Current Analysis on
Economics & Finance

Research Article  |  Published 10 December 2018 

Growth, Corruption, and Business Cycles

Wei-Bin Zhang*

Ritsumeikan Asia Pacific University, Oita-ken, Japan

Abstract

The purpose of this paper is to deal with interdependence between bureaucratic corruption and economic development in a dynamic general equilibrium framework. The paper generalizes Zhang’s growth model with corruption by allowing all constant parameters to be exogenously time-dependent (Zhang, 2017). The generalization makes the model robust as the original model can analyze effects of different exogenous perturbations on dynamics of the model.
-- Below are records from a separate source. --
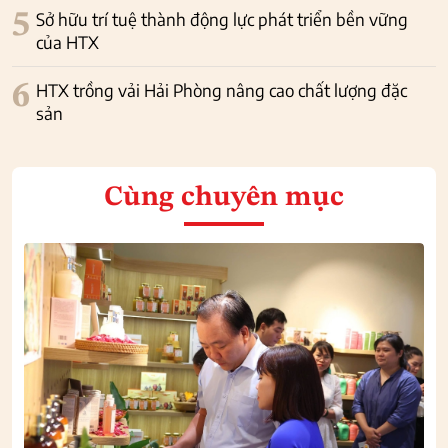
5
Sở hữu trí tuệ thành động lực phát triển bền vững
của HTX
6
HTX trồng vải Hải Phòng nâng cao chất lượng đặc
sản
Cùng chuyên mục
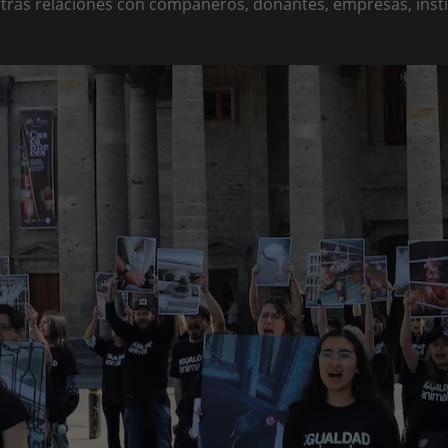
stras relaciones con compañeros, donantes, empresas, insti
Zhang’s model deals with an economy with one industrial and one public sector. The population is composed of workers and officials. Supply of public service is provided by officials and affects productivity of the industrial sector. The government is the sole financial supporter of the public sector. The government’s income comes from taxes on the industrial sector. The industrial sector uses workers’ labor inputs and capital. Officials may be corrupt. They may take bribes from the private sector and households. The officials accumulate wealth. Their corrupt money can either be saved or spent on consumption. How the corrupt money used also affects paths of economic growth. We simulate the generalized model to demonstrate business cycles due to exogenous periodic shocks. Comparative dynamic analysis provides some examples of business cycles.

Keywords:
Business cycles; periodic shocks; corruption rates; income and wealth distribution; officials and workers; economic growth.